Plus tard, Washington a soutenu les deux coups d’État contre le président haïtien Jean Bertrand Aristide. Plus tard encore, les États-Unis ont déployé leur force politique en faisant en sorte que Michel Martelly du Parti haïtien Tèt Kale (PHTK) devienne président en 2011, bien que Martelly ait eu peu de soutien populaire.

Au cours d’un processus qui a duré plus d’un an, Jovenel Moïse a accédé à la présidence en 2017 avec le ferme soutien des États-Unis. Il a ignoré les exigences d’organisation des élections législatives et locales et a refusé de se retirer à l’expiration de son mandat au mois de fevrier 2021.

Lorsque Moïse a été assassiné en juillet, lui et 10 sénateurs étaient les seuls élus de tout le pays, qu’il gouvernait par décret depuis des mois.

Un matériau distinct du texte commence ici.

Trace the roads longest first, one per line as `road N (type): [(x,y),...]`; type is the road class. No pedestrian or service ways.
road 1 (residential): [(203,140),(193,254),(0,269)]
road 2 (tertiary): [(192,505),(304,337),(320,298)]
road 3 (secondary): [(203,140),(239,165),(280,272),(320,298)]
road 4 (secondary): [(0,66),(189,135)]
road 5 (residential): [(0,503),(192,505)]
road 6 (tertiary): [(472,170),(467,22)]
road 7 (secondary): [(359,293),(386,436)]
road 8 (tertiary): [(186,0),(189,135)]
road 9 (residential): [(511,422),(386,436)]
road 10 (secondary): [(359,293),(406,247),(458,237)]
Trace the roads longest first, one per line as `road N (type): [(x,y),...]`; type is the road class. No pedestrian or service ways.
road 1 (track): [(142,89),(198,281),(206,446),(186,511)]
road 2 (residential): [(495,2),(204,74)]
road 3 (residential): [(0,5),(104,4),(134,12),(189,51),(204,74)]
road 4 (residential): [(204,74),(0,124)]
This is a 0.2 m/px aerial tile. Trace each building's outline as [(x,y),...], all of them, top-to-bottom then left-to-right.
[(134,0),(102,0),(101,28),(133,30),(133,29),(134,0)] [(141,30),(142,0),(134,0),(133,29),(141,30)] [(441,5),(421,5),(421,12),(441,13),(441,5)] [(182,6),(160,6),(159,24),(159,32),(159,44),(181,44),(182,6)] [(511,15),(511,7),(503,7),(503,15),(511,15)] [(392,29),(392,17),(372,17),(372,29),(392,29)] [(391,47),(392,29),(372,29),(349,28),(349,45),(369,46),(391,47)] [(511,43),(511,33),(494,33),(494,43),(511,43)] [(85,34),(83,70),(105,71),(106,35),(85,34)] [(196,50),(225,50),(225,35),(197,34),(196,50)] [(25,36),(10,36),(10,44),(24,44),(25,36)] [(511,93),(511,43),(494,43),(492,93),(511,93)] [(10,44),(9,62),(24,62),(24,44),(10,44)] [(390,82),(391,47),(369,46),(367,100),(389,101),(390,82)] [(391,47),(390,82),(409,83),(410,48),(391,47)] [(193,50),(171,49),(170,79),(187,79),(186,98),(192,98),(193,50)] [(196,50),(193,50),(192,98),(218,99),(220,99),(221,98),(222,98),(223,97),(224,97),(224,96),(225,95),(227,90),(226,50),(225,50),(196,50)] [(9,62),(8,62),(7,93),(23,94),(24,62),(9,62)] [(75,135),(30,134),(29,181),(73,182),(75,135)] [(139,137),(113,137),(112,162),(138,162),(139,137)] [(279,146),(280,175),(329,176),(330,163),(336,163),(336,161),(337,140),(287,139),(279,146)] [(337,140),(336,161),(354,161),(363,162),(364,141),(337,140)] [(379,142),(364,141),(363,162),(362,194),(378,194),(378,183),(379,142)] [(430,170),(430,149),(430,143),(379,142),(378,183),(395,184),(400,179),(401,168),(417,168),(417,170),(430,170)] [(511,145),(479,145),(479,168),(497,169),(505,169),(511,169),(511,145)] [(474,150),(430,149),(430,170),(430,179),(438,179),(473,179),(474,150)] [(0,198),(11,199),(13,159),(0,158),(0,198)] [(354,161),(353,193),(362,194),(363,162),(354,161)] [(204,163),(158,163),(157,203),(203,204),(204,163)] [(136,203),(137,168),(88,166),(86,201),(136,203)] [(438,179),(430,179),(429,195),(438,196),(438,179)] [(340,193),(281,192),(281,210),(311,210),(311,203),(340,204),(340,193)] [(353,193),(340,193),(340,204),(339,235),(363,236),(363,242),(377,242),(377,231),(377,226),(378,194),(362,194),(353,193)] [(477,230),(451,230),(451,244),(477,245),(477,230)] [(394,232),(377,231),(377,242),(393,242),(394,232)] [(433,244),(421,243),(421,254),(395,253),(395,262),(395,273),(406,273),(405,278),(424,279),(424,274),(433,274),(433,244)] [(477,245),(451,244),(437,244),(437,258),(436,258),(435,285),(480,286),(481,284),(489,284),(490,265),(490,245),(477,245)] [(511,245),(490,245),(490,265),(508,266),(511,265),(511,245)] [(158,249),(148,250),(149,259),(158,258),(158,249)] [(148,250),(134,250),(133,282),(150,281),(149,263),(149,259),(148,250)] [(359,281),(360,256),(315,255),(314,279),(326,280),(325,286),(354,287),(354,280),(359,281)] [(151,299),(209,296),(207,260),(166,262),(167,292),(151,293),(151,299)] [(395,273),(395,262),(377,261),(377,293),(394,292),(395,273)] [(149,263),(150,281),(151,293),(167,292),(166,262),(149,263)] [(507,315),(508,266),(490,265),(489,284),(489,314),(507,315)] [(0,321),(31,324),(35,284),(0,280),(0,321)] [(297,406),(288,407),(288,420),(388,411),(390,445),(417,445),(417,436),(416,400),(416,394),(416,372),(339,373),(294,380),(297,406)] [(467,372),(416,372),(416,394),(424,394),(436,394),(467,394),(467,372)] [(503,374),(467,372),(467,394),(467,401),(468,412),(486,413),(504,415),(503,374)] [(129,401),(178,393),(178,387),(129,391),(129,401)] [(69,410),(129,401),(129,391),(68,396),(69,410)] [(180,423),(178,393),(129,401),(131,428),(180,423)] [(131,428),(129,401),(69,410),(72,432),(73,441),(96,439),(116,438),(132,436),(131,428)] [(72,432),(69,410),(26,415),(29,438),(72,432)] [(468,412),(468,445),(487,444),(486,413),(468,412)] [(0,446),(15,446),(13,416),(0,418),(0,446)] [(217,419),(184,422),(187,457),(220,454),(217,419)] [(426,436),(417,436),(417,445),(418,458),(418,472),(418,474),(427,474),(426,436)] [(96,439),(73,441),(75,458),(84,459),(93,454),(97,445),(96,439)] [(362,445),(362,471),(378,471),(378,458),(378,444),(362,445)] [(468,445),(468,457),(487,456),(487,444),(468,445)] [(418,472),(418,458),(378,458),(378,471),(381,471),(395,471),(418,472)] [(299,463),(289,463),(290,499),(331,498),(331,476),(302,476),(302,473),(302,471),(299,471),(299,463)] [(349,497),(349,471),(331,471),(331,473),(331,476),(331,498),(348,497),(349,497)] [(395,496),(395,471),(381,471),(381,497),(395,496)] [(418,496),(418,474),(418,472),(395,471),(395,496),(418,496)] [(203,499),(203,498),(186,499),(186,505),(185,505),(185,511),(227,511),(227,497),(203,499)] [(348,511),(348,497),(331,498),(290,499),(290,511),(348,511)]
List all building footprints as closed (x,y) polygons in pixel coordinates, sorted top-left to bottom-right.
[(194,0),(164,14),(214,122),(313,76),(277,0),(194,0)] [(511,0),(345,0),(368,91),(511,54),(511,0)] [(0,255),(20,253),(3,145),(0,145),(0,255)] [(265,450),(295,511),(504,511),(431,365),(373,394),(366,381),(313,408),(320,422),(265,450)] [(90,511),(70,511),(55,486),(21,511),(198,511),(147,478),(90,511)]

Le département d’État américain avait légèrement réprimandé Moïse pour ne pas avoir organisé d’élections, mais n’avait exercé aucune pression significative.

Il y a eu une grève générale des chauffeurs de camions-citernes et des travailleurs associés la dernière semaine d’octobre contre les conditions dangereuses que le manque de sécurité actuel impose aux chauffeurs. Il n’y avait aucun mouvement sur les demandes de rançon de 17 missionnaires nord-américains kidnappés.

Ce dont Haïti a vraiment besoin de la part des travailleurs américains, c’est de la compréhension, de la solidarité et d’un engagement à empêcher une nouvelle intervention américaine.